● Supplied text
Files

The configuration of PhantomBuster for each individual experiment is controlled via three CSV files. They are passed via command line arguments to the individual stages.

input_files.csv

CSV file that lists each input file (BAM or FASTQ) to be processed. Each row corresponds to a single input file. The column file is mandatory and must be the path to the input file. Paths can be absolute or relative to the directory in which phantombuster is executed. The column group is optional and groups different files into logical groups, in case that the sequences of a read are located in different files, as is common for FASTQ files. In FASTQ format the read 1, read 2, index 1 and index 2 are commonly seperated into files of the schema SampleName_S1_L001_X_001.fastq.gz where X is R1 for read 1, R2 for read 2 (paired end sequencing), I1 for index 1 and I2 for index 2. Each group must be unique and files that do not share reads/sequences must be in seperate groups. The column prefix is optional and configures which regular expressions are used for the file (see also regexes.csv). For the implementation that parses the file see phantombuster.config_files.read_input_files_file.

● Required work
[1] Retype the PhantomBuster configuration text, everything from "The configuration of" down to "the individual stages.".
[2] According to the PhantomBuster configuration text, why would input files need to be put into groups? Answer in one to three sentences.
[3] Proceed with the PhantomBuster configuration text from the point where it stops.
The rows further down are separate material with no connection to the PhantomBuster text.

● Dataset excerpts
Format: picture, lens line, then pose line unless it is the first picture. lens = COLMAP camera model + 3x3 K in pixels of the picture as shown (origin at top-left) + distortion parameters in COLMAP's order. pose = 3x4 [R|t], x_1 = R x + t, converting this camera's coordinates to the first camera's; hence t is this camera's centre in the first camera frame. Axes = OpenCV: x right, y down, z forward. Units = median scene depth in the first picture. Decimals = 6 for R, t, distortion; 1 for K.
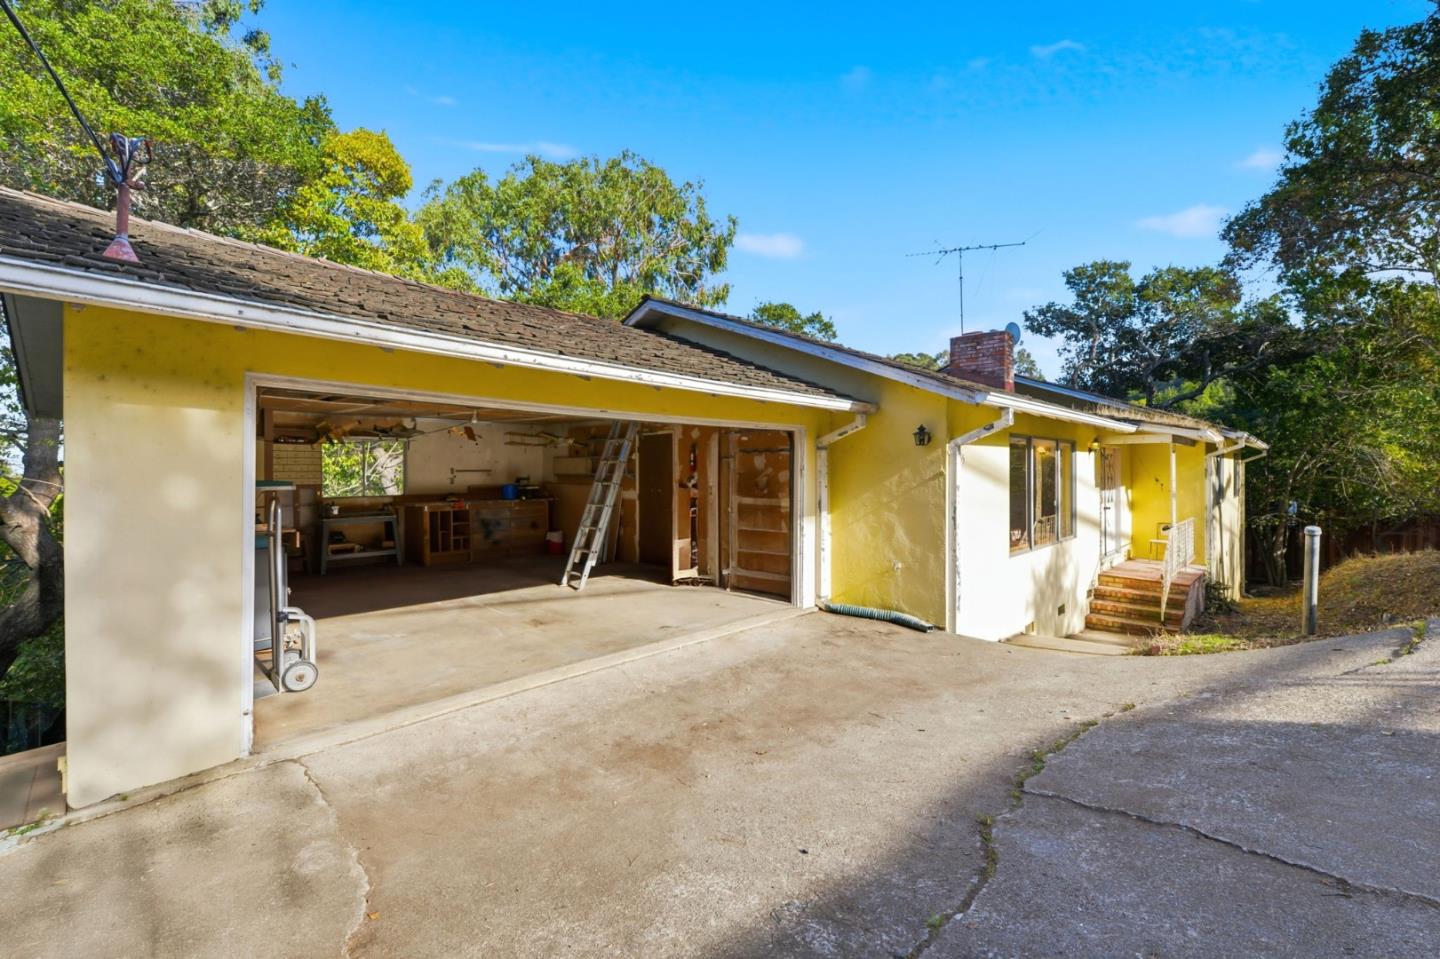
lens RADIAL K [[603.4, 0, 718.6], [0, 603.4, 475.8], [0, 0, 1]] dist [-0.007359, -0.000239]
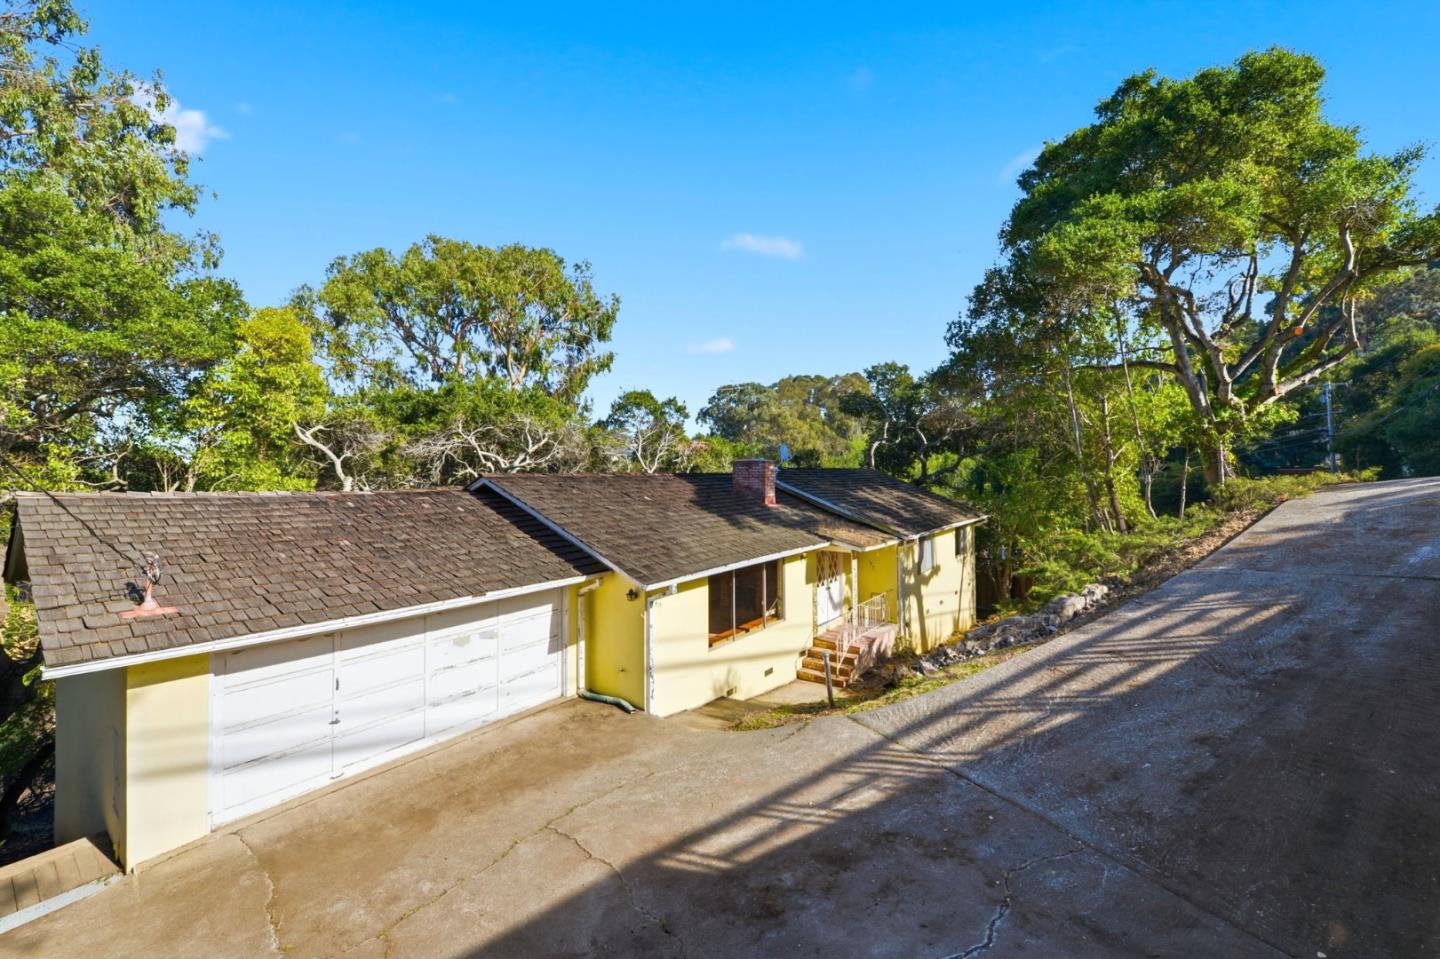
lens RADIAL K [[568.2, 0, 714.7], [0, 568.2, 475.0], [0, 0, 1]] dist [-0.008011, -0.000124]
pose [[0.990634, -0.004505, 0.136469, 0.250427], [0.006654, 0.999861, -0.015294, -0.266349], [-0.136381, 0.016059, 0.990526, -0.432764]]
==
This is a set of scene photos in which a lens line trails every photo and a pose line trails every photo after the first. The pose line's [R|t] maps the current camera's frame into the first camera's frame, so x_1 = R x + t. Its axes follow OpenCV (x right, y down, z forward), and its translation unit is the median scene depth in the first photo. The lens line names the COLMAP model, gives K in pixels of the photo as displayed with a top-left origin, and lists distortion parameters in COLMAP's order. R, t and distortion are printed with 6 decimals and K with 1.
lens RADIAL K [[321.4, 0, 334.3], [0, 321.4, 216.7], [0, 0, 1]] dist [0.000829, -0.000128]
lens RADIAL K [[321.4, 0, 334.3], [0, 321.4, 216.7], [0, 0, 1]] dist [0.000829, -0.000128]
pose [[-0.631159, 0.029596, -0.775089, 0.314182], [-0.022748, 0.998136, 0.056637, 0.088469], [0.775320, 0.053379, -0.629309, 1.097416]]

● Responses to the exercise
[1]
The configuration of PhantomBuster for each individual experiment is controlled via three CSV files. They are passed via command line arguments to the individual stages.

[2] The sequences of a single read can be spread across different files, which is common with FASTQ. There, read 1, read 2, index 1 and index 2 are usually kept in separate files, so the group column ties those files together.

[3]
input_files.csv columns
Column	Mandatory	Meaning
file	Yes	Path to input file
group	No	Grouping of files which must be processed together
prefix	No	Regexes to use for extraction

input_files.csv Minimal Example
file
`/scratch/experiment20240702/data/20240702.bam`

input_files.csv Complex Example
file	group	prefix
`SampleOne_S1_L001_R1_001.fastq.gz`	S1	FASTQ_R1
`SampleOne_S1_L001_R2_001.fastq.gz`	S1	FASTQ_R2
`SampleOne_S1_L001_I1_001.fastq.gz`	S1	FASTQ_I1
`SampleOne_S1_L001_I2_001.fastq.gz`	S1	FASTQ_I2
`SampleTwo_S2_L001_R1_001.fastq.gz`	S2	FASTQ_R1
`SampleTwo_S2_L001_R2_001.fastq.gz`	S2	FASTQ_R2
`SampleTwo_S2_L001_I1_001.fastq.gz`	S2	FASTQ_I1
`SampleTwo_S2_L001_I2_001.fastq.gz`	S2	FASTQ_I2
`20240702.bam`	S3	BAM

regexes.csv

Regular expression to extract the barcodes from the sequences. Each row specifies one regular expression to apply to a read region. The column regex is mandatory and specifies the regular expression to use when extracting barcodes. For accepted regular expression syntax see the regex module. Named groups are extracted as barcodes (e.g. (?P<sample>w+) is a regular expression that captures a barcode named sample). Named groups with numbers at the end are concatenated to make a single barcode (e.g. (?P<sample0>w+)ACGTACGT(?P<sample1>w+) results in a single sample barcode). The column tag is mandatory and specifies the read region the regex is applied to. Possible values are query, bc and b2 for BAM files, and name and seq for FASTQ files. The column prefix is optional and is used to specify different regular expressions for different input files. Each prefix value in the input_files.csv should have a corresponding entry in the regexes.csv file. The column group is optional and can be used to specify regexes for a specific group of input files. The use of the group column is deprecated, instead use the prefix column. For the implementation that parses the file see phantombuster.config_files.read_regex_file.

regexes.csv Columns
Column	Mandatory	Meaning
regex	Yes	Regular expression to extract barcodes
tag	Yes	Target Read region (query, bc, b2, name, seq)
prefix	No	Indicates for which input files the regex applies to
group	No	Deprecated. Indicates the input file group the regex applies to

regexes.csv Minimal Example
tag	regex
b2	`"^[ACGTN]{3}(?P<sample>[ACGTN]{5})"`
query	`"(?P<lid>[ACGTN]{5,6}(?P<lib>ACGT\|GTAC){s<=1}[ACGTN]+)"`

regexes.csv Complex Example
prefix	tag	regex
FASTQ_R1	seq	`"^(?P<cell>[ACGTN]{12})\w*(AGGACGAAACACC){s<=1}(?P<grna>\w{20})"`
FASTQ_R2	seq	`"(?P<lid>\w+)"`
FASTQ_I1	seq	`"(?P<sample0>\w{8})"`
FASTQ_I2	seq	`"(?P<sample1>\w{8})"`
BAM	query	`"^(?P<cell>[ACGTN]{12})\w*(AGGACGAAACACC){s<=1}(?P<grna>\w{20})"`
BAM	bc	`"(?P<sample0>\w{8})"`
BAM	b2	`"(?P<sample1>\w{8})"`

The complex examples continues the example in input_files.csv Complex Example. Each named group/barcode has a corresponding entry in barcodes.csv Complex Example.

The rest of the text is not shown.